§ Input data:

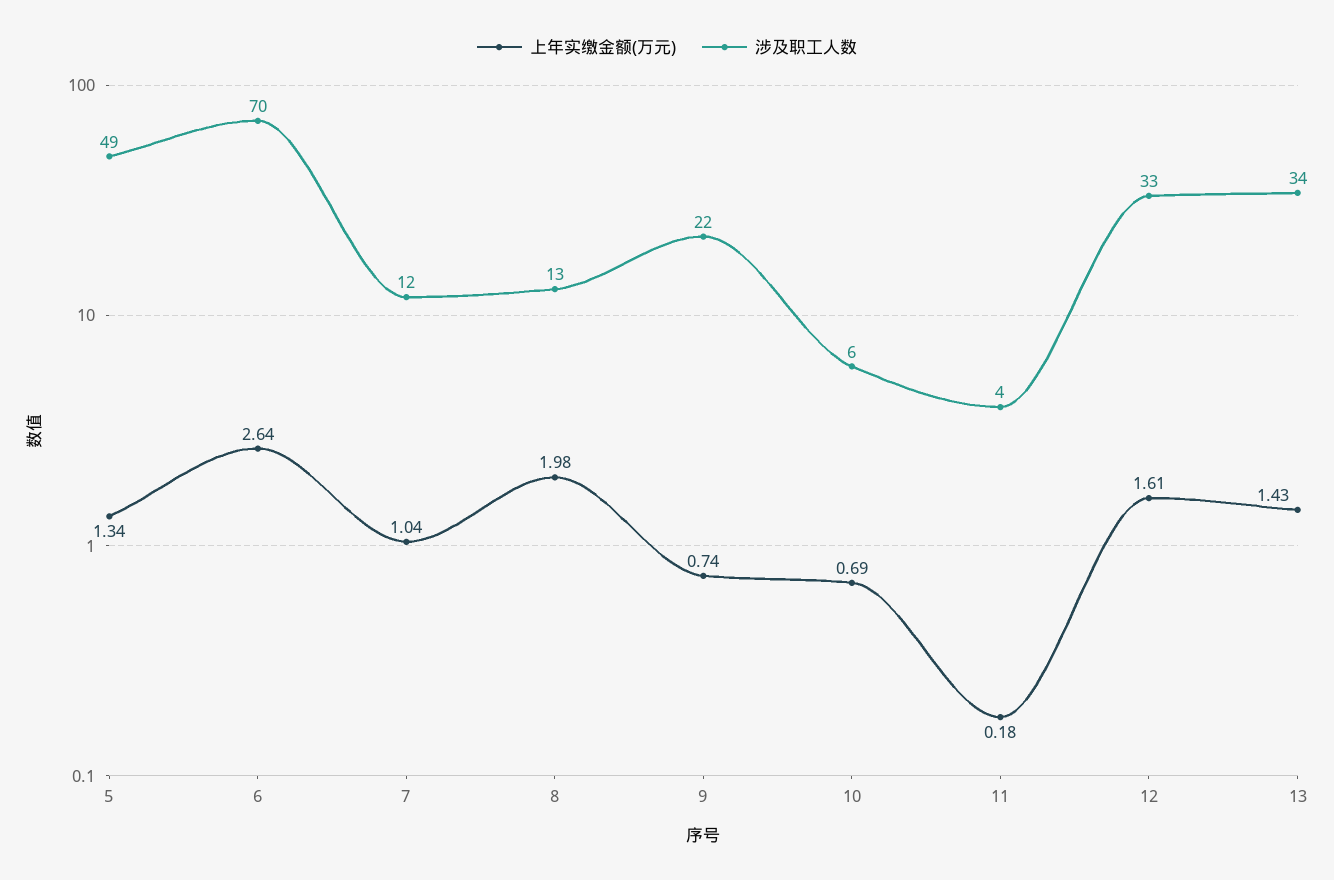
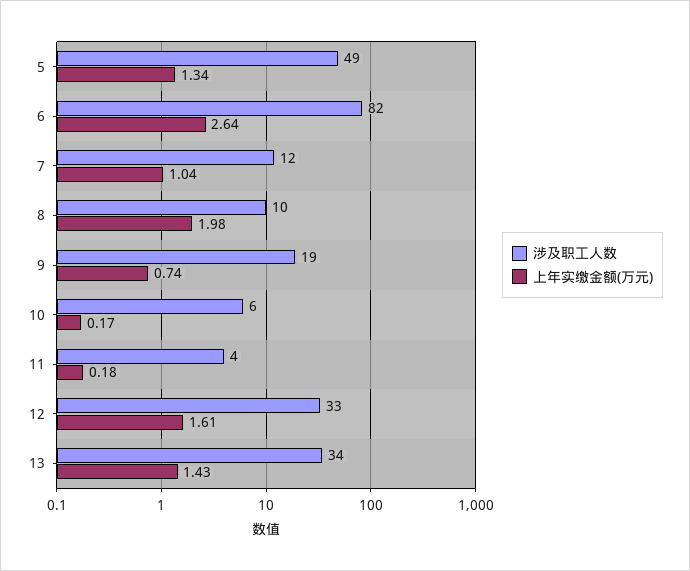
  {
    "上年实缴金额(万元)": {
      "5": 1.34,
      "6": 2.64,
      "7": 1.04,
      "8": 1.98,
      "9": 0.74,
-     "10": 0.69,
+     "10": 0.17,
      "11": 0.18,
      "12": 1.61,
      "13": 1.43
    },
    "涉及职工人数": {
      "5": 49,
-     "6": 70,
+     "6": 82,
      "7": 12,
-     "8": 13,
+     "8": 10,
-     "9": 22,
+     "9": 19,
      "10": 6,
      "11": 4,
      "12": 33,
      "13": 34
    }
  }

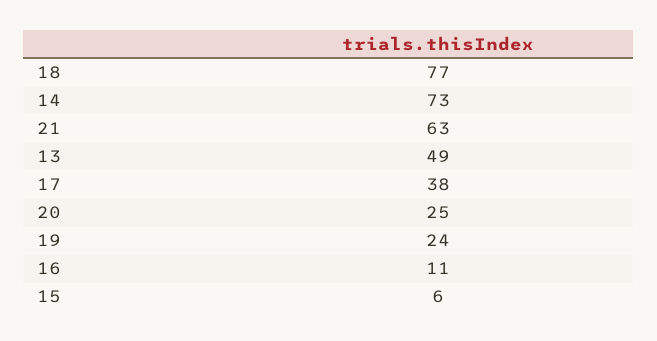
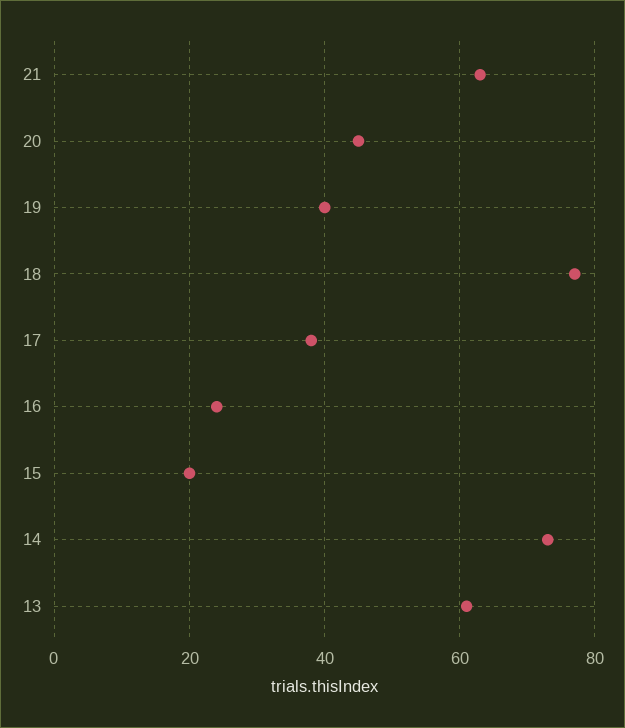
  {
    "18": 77,
    "14": 73,
    "21": 63,
-   "13": 49,
+   "13": 60,
    "17": 38,
-   "20": 25,
+   "20": 45,
-   "19": 24,
+   "19": 40,
-   "16": 11,
+   "16": 25,
-   "15": 6
+   "15": 20
  }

§ Required work:
Your answer should be every entry repeated exactly, minus the pictures.

§ Solution to this exercise:
  {
    "上年实缴金额(万元)": {
      "5": 1.34,
      "6": 2.64,
      "7": 1.04,
      "8": 1.98,
      "9": 0.74,
-     "10": 0.69,
+     "10": 0.17,
      "11": 0.18,
      "12": 1.61,
      "13": 1.43
    },
    "涉及职工人数": {
      "5": 49,
-     "6": 70,
+     "6": 82,
      "7": 12,
-     "8": 13,
+     "8": 10,
-     "9": 22,
+     "9": 19,
      "10": 6,
      "11": 4,
      "12": 33,
      "13": 34
    }
  }

  {
    "18": 77,
    "14": 73,
    "21": 63,
-   "13": 49,
+   "13": 60,
    "17": 38,
-   "20": 25,
+   "20": 45,
-   "19": 24,
+   "19": 40,
-   "16": 11,
+   "16": 25,
-   "15": 6
+   "15": 20
  }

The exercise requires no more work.